How to extract common elements from list of lists of dictionaries

I am trying to build dictionaries (one contains all common elements and the other one contains the different elements) out of a list of dictionaries.
Now I've managed to get it working for a list of 2 dictionaries by converting to a set of tuples and then getting the unique keys as well as the differences with the intersection and difference methods but I don't know how to go about a list of varying length (sometimes I'll have 3 or 4 dictionaries in my list).
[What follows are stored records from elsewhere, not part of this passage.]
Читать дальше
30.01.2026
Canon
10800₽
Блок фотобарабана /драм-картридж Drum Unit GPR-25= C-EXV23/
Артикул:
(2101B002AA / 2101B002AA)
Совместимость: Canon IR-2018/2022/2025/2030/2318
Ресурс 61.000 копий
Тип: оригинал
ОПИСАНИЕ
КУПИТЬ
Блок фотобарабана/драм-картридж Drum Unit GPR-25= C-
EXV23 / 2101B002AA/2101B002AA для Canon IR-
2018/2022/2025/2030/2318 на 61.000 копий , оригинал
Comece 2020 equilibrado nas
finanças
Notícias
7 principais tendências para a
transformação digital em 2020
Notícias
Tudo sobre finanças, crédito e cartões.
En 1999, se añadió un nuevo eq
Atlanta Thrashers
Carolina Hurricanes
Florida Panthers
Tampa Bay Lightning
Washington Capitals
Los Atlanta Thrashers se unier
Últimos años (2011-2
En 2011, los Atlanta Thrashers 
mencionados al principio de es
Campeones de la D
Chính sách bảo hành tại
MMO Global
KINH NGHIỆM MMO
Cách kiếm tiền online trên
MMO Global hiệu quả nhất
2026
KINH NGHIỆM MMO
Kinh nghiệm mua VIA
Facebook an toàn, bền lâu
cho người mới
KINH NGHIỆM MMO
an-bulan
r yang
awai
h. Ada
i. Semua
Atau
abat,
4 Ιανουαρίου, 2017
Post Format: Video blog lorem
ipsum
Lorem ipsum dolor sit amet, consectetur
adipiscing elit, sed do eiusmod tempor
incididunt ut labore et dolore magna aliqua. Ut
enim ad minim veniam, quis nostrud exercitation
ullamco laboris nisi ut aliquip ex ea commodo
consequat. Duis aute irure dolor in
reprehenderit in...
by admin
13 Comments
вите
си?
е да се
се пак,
I'm sure I need to use map or reduce/lambda function but I can't figure it out.
This is my input:
all_maps = [
[{'key': 'target', 'value': 'true'},
{'key': 'region_name', 'value': 'europe'},
{'field': 'AccessToken', 'key': 'token','path': 'test/path'}],
[{'key': 'target', 'value': 'true'},
{'key': 'region_name', 'value': 'usa'},
{'field': 'AccessToken', 'key': 'token', 'path': 'test/path'}],
[{'key': 'target', 'value': 'true'},
{'key': 'region_name', 'value': 'japan'},
{'field': 'AccessToken', 'key': 'token', 'path': 'test/path'}]
]
What I want is to get 4 dictionaries as such:
intersection = {'key': 'target', 'value': 'true'},
{'field': 'AccessToken', 'key': 'token', 'path': 'test/path'}
diff1 = {'key': 'region_name', 'value': 'europe'}
diff2 = {'key': 'region_name', 'value': 'usa'}
diff3 = {'key': 'region_name', 'value': 'japan'}
A simple answer would be to flatten the all_maps list and separate each items based on its list.count() value:
def flatten(map_groups):
items = []
for group in map_groups:
items.extend(group)
return items
def intersection(map_groups):
unique = []
items = flatten(map_groups)
for item in items:
if item not in unique and items.count(item) > 1:
unique.append(item)
return unique
def difference(map_groups):
unique = []
items = flatten(map_groups)
for item in items:
if item not in unique and items.count(item) == 1:
unique.append(item)
return unique
Here's the output using these functions:
>>> intersection(all_maps)
[{'key': 'target', 'value': 'true'},
{'field': 'AccessToken', 'key': 'token', 'path': 'test/path'}]
>>> difference(all_maps)
[{'key': 'region_name', 'value': 'europe'},
{'key': 'region_name', 'value': 'usa'},
{'key': 'region_name', 'value': 'japan'}]
For a more advanced implementation, you can look into set().